Task requirements
a) Repeat the part of the seismic data compression text that opens with the words containing "BACKGROUND OF THE" and closes with "are usually lossy.", replacing "lossy" with "inexact".
b) For each statement below, say yes or no according to the seismic data compression text, and quote the words that decide it. (i) Group forming is used mainly for data compression. (ii) Rounding and down sampling are both usually lossy. (iii) Each seismic experiment measures the earth's response with a single receiver.

Top of Text under study

Data processing: measuring – calibrating – or testing – Measurement system in a specific environment – Earth science
Reexamination Certificate
2000-06-28
2002-04-09
McElheny, Jr., Donald E. (Department: 2862)
Data processing: measuring, calibrating, or testing
Measurement system in a specific environment
Earth science
C367S074000
Reexamination Certificate
active
06370477
ABSTRACT:
FIELD OF THE INVENTION
This invention relates to compression methods and apparatus for seismic data.
BACKGROUND OF THE INVENTION
Data compression (or reduction) is a digital signal processing technique for reducing the amount of data to be dealt with without losing essential information in the process. This is essentially done by the removal of redundancy in the data and may involve the discarding of uninteresting parts of the data. Such compression can result in some loss of data accuracy. Data compression that allows the exact reconstruction of the original data is often referred to in the literature as lossless. Data compression that involves some reduction in accuracy is known as lossy. Common examples of data compression are “rounding” and “down sampling”; both methods are usually lossy.
Seismic data acquisition requires a large number of seismic experiments to be conducted in order to obtain a reliable image of the Earth's subsurface. Each experiment involves the generation of a sound wave using an appropriate source and measuring the earth's response by a large number of receivers. A large scale seismic survey thus produces an enormous amount of data which will normally be in digital format, which has to be transmitted, stored and processed. To facilitate the handling of such large volumes of data, data compression can be utilized.
A lossy data compression technique that is routinely used in seismic data acquisition is group forming. This involves the retention and transmission and processing of the sum of neighboring receivers within fixed-sized groups, instead of the individual measurements.
Group forming is not used primarily for data compression. Group forming suppresses random ambient noise and suppresses waves with low apparent velocities, such as groundroll in land seismics. Thus group forming attenuates the high spatial frequency content of the data. However, the attenuation is performed in a crude way as it only partially suppresses apparently slowly propagating waves and alters the rest of the data. Consequently there is a good reason to omit group forming from the acquisition stage and to record the output of every receiver individually. This then permits the application of more sophisticated methods for reducing random and coherent noise. However the abolition of group forming at the acquisition stage greatly increases the amount of data to be handled downstream.

Bottom of Text under study
Top of Raw data

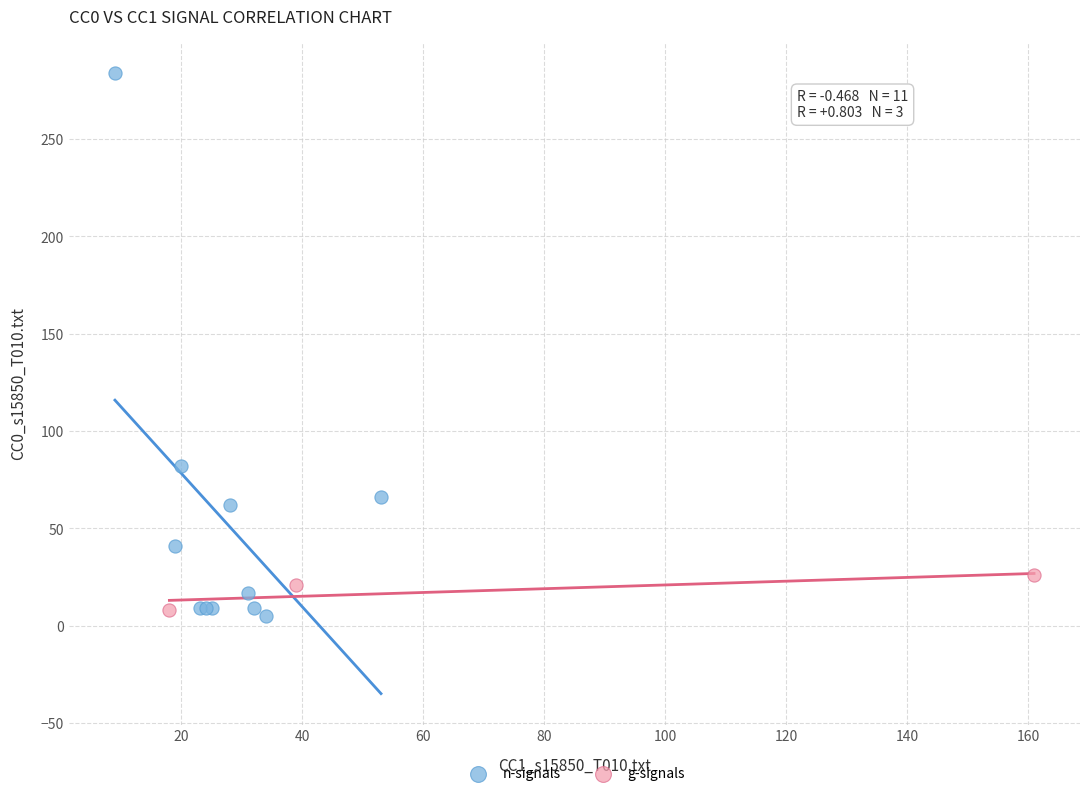

Which series has the widest spread of Y values?

n-signals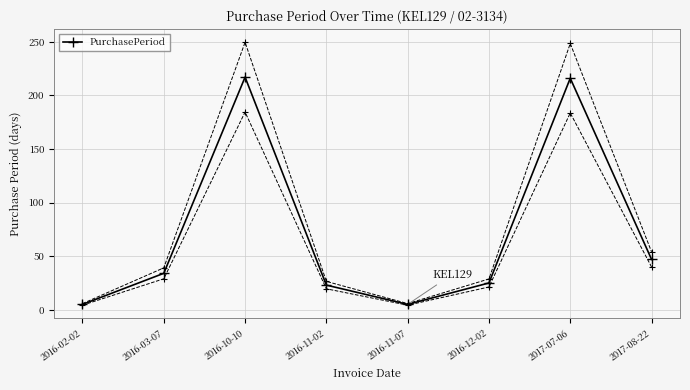

Reading left to right, transcribe all the data shown in this chart.

2016-02-02=5	2016-03-07=34	2016-10-10=217	2016-11-02=23	2016-11-07=5	2016-12-02=25	2017-07-06=216	2017-08-22=47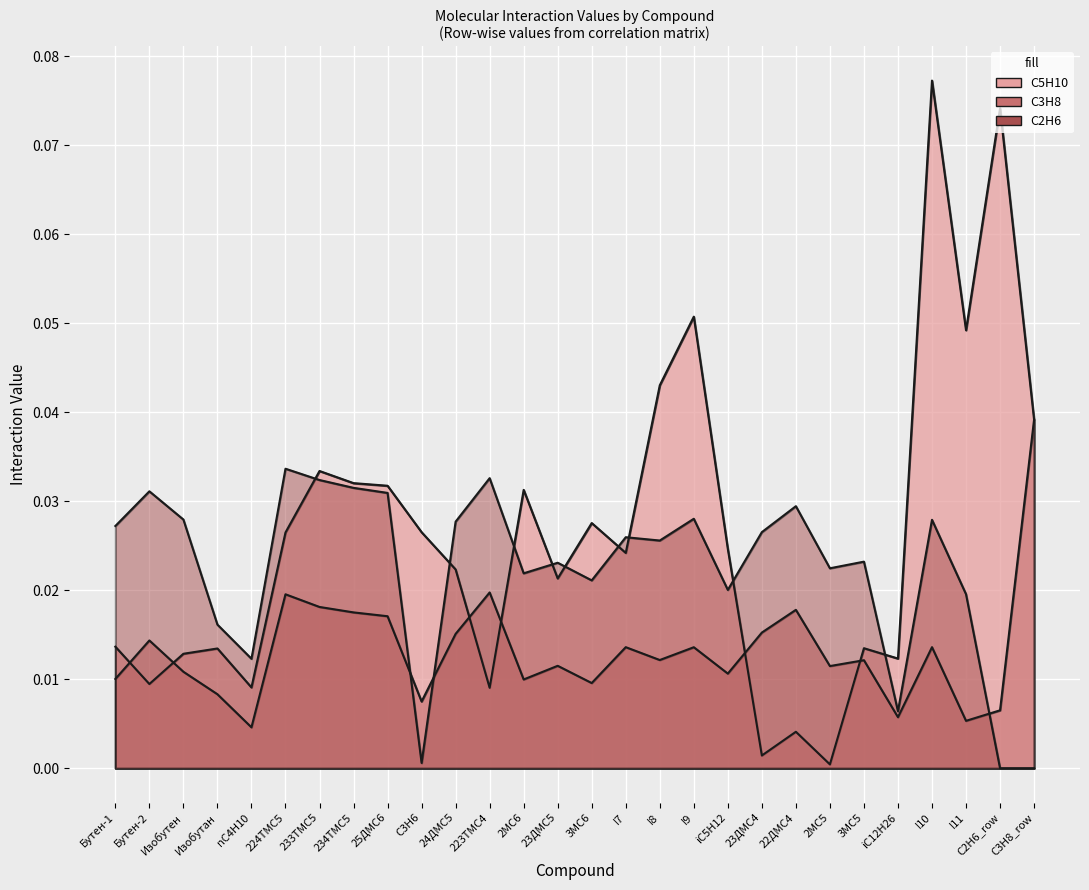

Between which two adjacent categories do C2H6 and C5H10 first intersect?

224TMC5 and 233TMC5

Bottom of Raw data

Responses by item number
a)
BACKGROUND OF THE INVENTION
Data compression (or reduction) is a digital signal processing technique for reducing the amount of data to be dealt with without losing essential information in the process. This is essentially done by the removal of redundancy in the data and may involve the discarding of uninteresting parts of the data. Such compression can result in some loss of data accuracy. Data compression that allows the exact reconstruction of the original data is often referred to in the literature as lossless. Data compression that involves some reduction in accuracy is known as inexact. Common examples of data compression are “rounding” and “down sampling”; both methods are usually inexact.

b)
(i) No: "Group forming is not used primarily for data compression."
(ii) Yes: "both methods are usually lossy."
(iii) No: "measuring the earth's response by a large number of receivers."